Turn the part of the records below that opens with the line containing "How many data" and closes with the line containing "Later Period" into a JSON list of strings, one string per line. Leave out blank lines and the pictures.
--------------------------------------------------
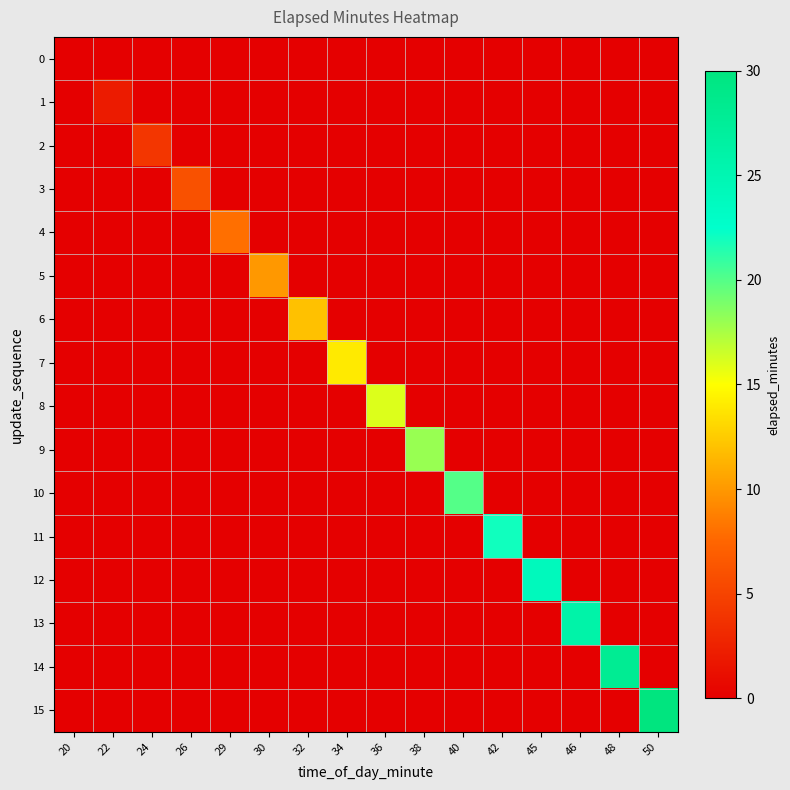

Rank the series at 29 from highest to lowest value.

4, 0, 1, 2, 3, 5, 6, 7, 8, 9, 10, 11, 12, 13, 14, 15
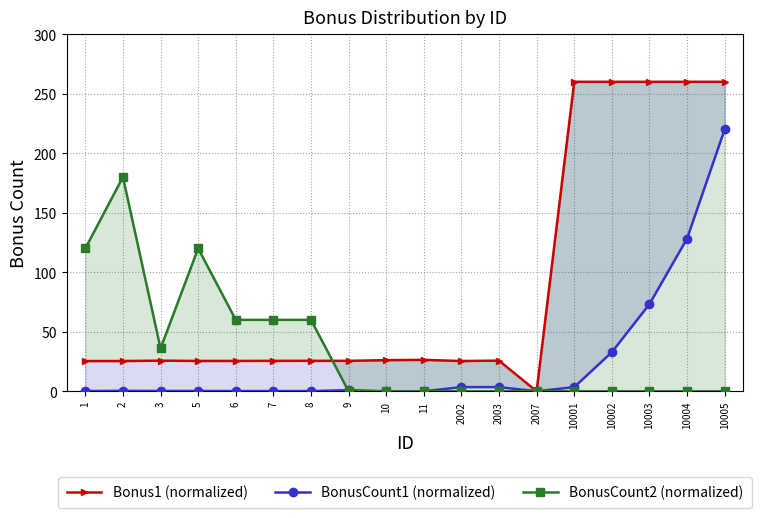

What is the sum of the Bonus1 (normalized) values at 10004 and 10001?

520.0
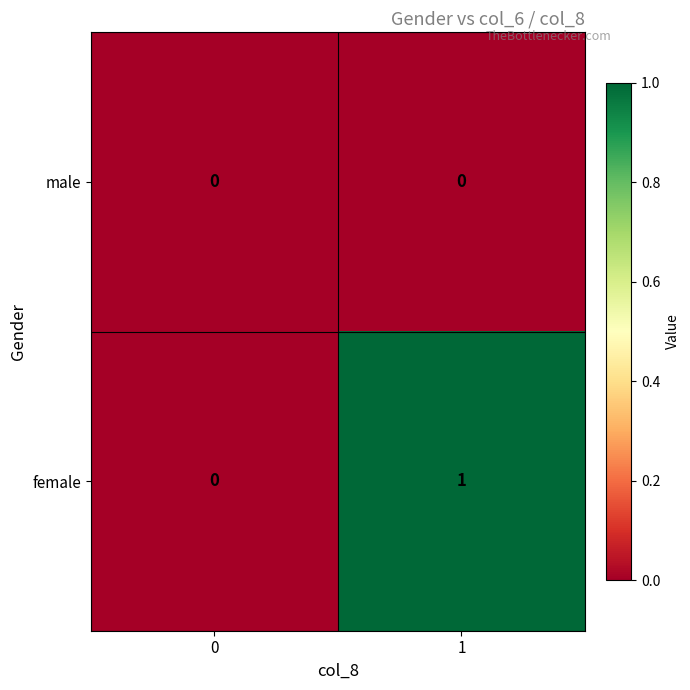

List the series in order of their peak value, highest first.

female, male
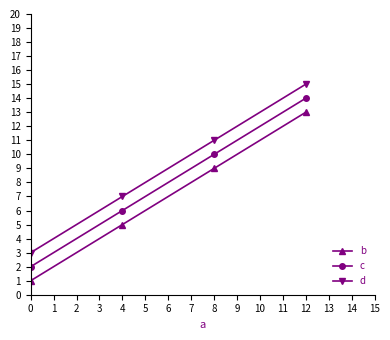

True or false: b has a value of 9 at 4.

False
--------------------------------------------------
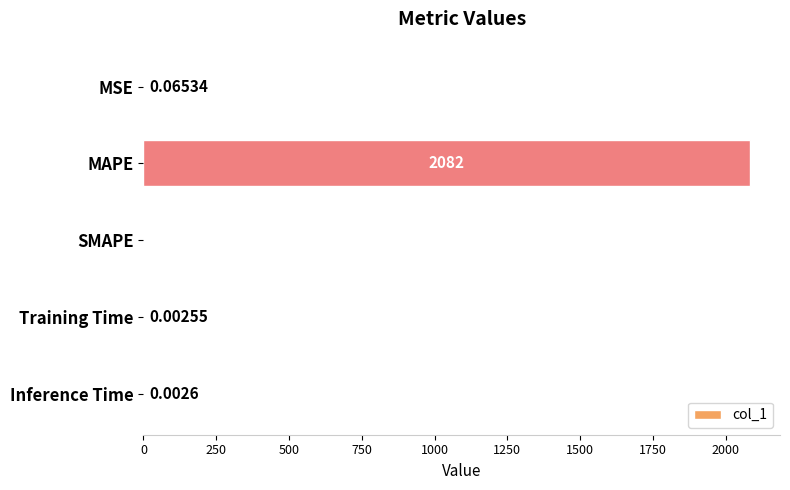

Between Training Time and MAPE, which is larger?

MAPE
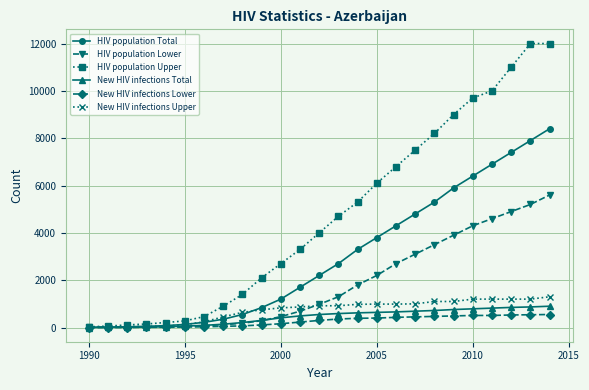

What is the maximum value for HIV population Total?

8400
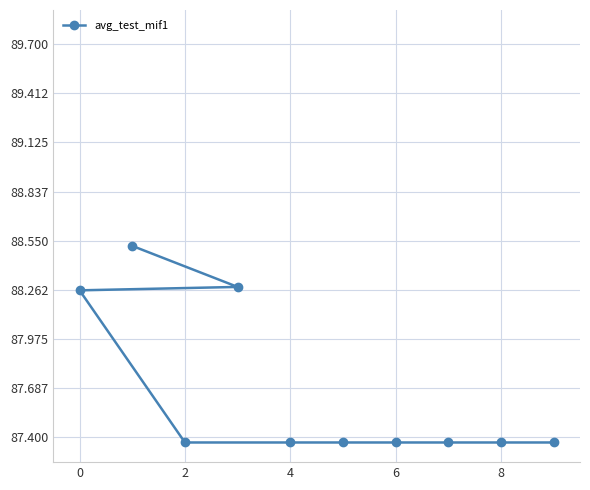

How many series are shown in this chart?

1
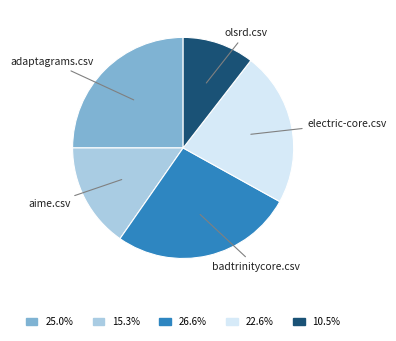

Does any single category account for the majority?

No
--------------------------------------------------
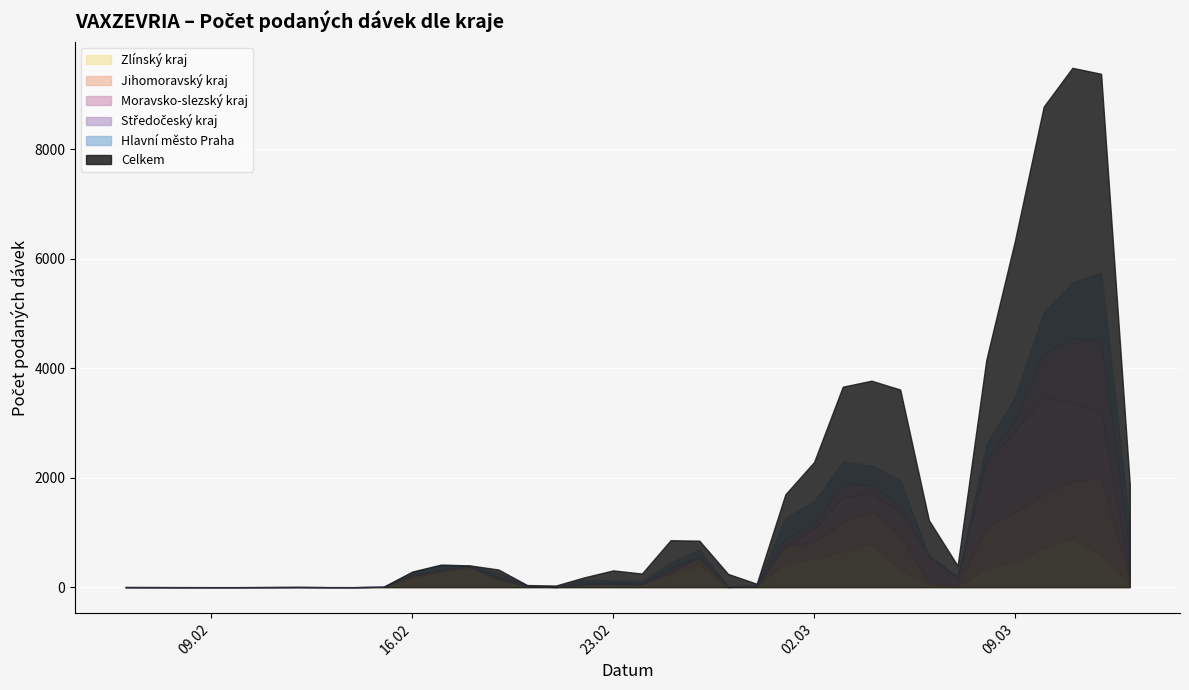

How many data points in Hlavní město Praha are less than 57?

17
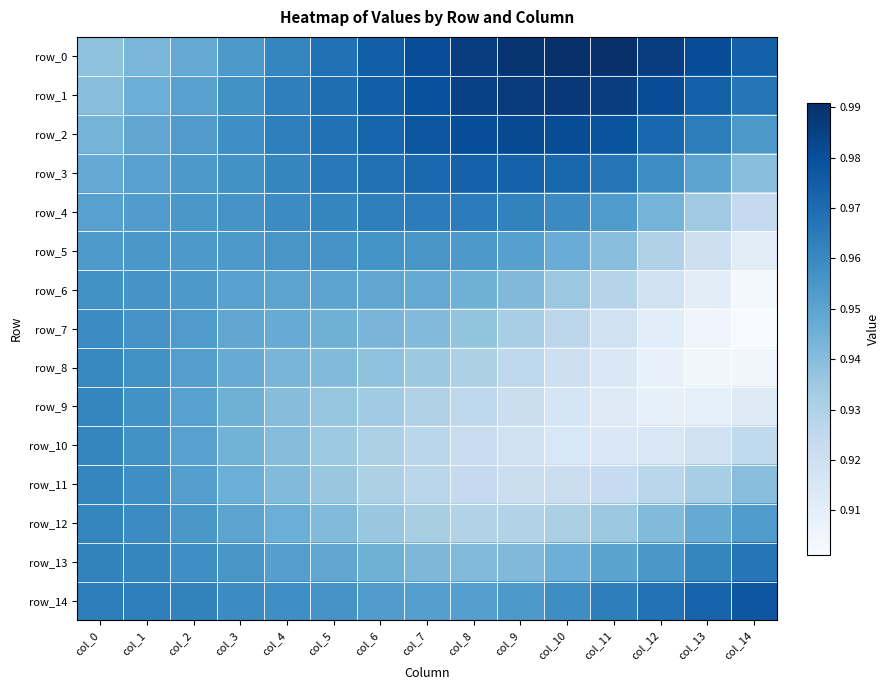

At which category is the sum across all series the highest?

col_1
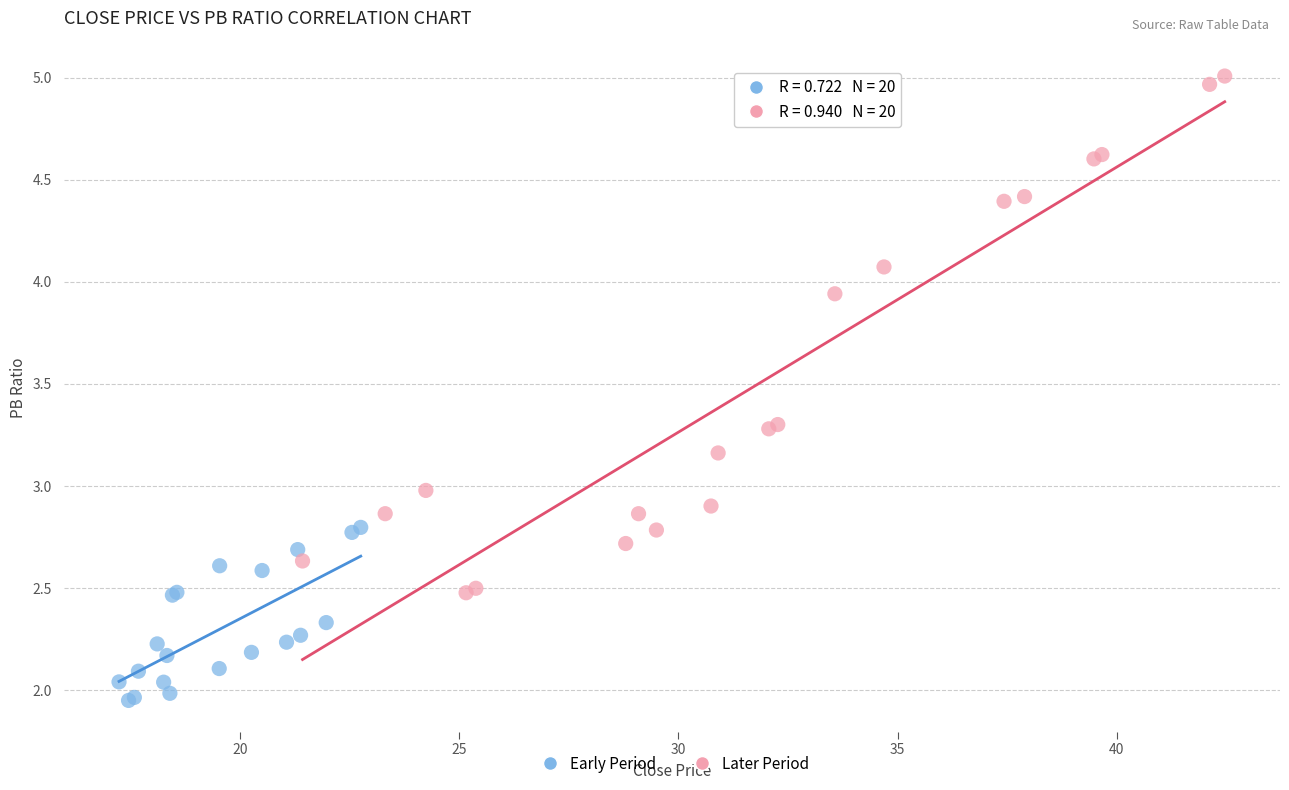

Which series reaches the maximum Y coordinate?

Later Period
--------------------------------------------------
* **RESPONSE TO THE EXERCISE**
[
  "How many data points in Hlavní město Praha are less than 57?",
  "17",
  "At which category is the sum across all series the highest?",
  "col_1",
  "Which series reaches the maximum Y coordinate?",
  "Later Period"
]